= Helen Kimble =

Africanist and campaigner (1925–2019)

Helen Kimble, née Rankin (1925 – 4 December 2019) was an Africanist and campaigner.

==Life==
Helen Rankin was born in Boxmoor, Hertfordshire, the daughter of Thomas Rankin, a Scottish doctor, and Kathleen McClelland. She was educated at Queenswood School. After Girton College, Cambridge, where she graduated in 1945 in economics and literature, she did postgraduate training in adult education at Oxford University, where she was supervised by Thomas Lionel Hodgkin. After a job as an editor at the Bureau of Current Affairs in London, she married the academic David Kimble. He was appointed director of extramural studies at the University College of the Gold Coast, and the couple left for Ghana in 1949.
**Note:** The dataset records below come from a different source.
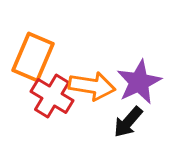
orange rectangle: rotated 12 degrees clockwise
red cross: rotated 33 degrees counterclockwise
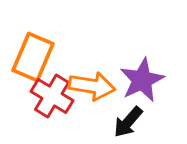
purple star: moved 3 px right, 2 px up
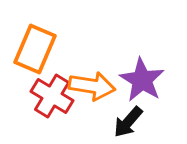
orange rectangle: moved 2 px right, 8 px up
purple star: rotated 15 degrees counterclockwise
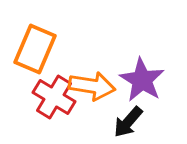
red cross: moved 2 px right, 1 px down
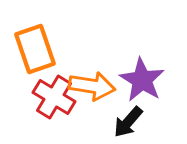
orange rectangle: rotated 42 degrees counterclockwise
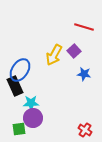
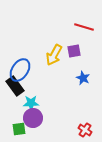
purple square: rotated 32 degrees clockwise
blue star: moved 1 px left, 4 px down; rotated 16 degrees clockwise
black rectangle: rotated 12 degrees counterclockwise
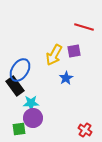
blue star: moved 17 px left; rotated 16 degrees clockwise
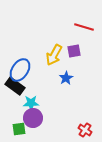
black rectangle: rotated 18 degrees counterclockwise
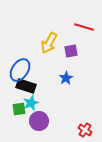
purple square: moved 3 px left
yellow arrow: moved 5 px left, 12 px up
black rectangle: moved 11 px right; rotated 18 degrees counterclockwise
cyan star: rotated 21 degrees counterclockwise
purple circle: moved 6 px right, 3 px down
green square: moved 20 px up
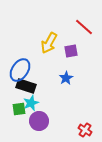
red line: rotated 24 degrees clockwise
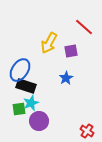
red cross: moved 2 px right, 1 px down
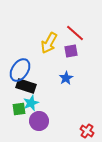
red line: moved 9 px left, 6 px down
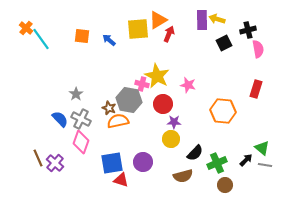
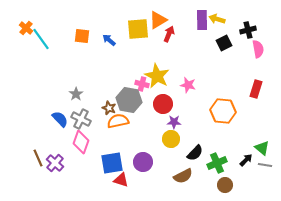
brown semicircle: rotated 12 degrees counterclockwise
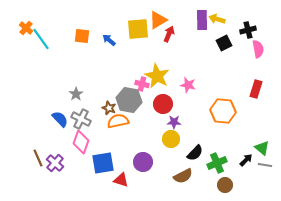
blue square: moved 9 px left
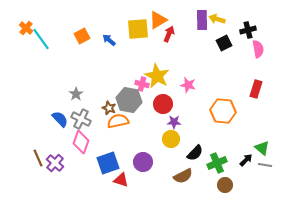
orange square: rotated 35 degrees counterclockwise
blue square: moved 5 px right; rotated 10 degrees counterclockwise
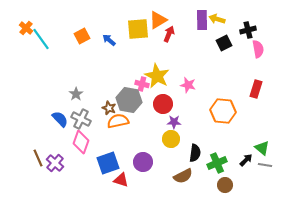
black semicircle: rotated 36 degrees counterclockwise
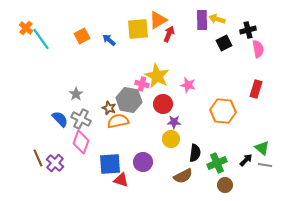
blue square: moved 2 px right, 1 px down; rotated 15 degrees clockwise
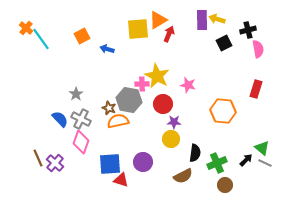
blue arrow: moved 2 px left, 9 px down; rotated 24 degrees counterclockwise
pink cross: rotated 16 degrees counterclockwise
gray line: moved 2 px up; rotated 16 degrees clockwise
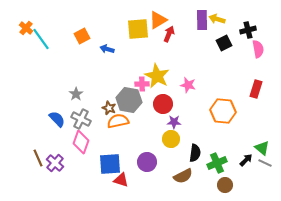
blue semicircle: moved 3 px left
purple circle: moved 4 px right
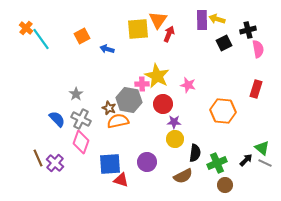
orange triangle: rotated 24 degrees counterclockwise
yellow circle: moved 4 px right
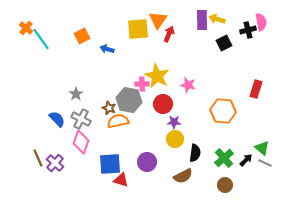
pink semicircle: moved 3 px right, 27 px up
green cross: moved 7 px right, 5 px up; rotated 18 degrees counterclockwise
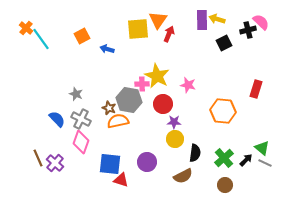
pink semicircle: rotated 36 degrees counterclockwise
gray star: rotated 16 degrees counterclockwise
blue square: rotated 10 degrees clockwise
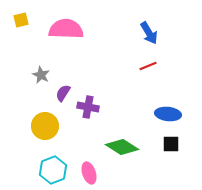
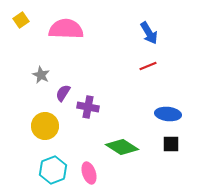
yellow square: rotated 21 degrees counterclockwise
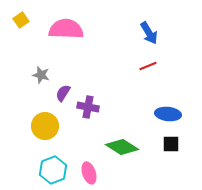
gray star: rotated 12 degrees counterclockwise
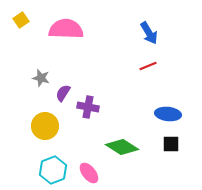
gray star: moved 3 px down
pink ellipse: rotated 20 degrees counterclockwise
The Kimbles worked together on several projects, particularly publications for African audiences. Helen edited a series of pamphlets on African current affairs, and co-edited the African series for Penguin Group. In 1963 she and David co-founded the Journal of Modern African Studies, co-editing it until 1972. She also taught economics at the University of Dar es Salaam.

Divorcing David in 1977, Helen moved to live in Oxford. She worked with the anti-apartheid movement, monitoring the 1994 South African general election, which brought Nelson Mandela to power. She also campaigned in support of the refugees imprisoned at Campsfield House.

She died aged 94 on 4 December 2019.

==Works==
- (with David Kimble) Adult education in a changing Africa : a report on the Inter-African Seminar held in the Gold Coast from December 10 to 23, 1954. 1955.
- Price control in Tanzania. 1968.
- Effective membership of agricultural co-operatives : report on pilot study in Oxfordshire. 1977.
- Desperately seeking asylum: the view from Oxford. 1998.
- (ed.) Migrant labour and colonial rule in Basutoland, 1890-1930 by Judith M. Kimble. 1999.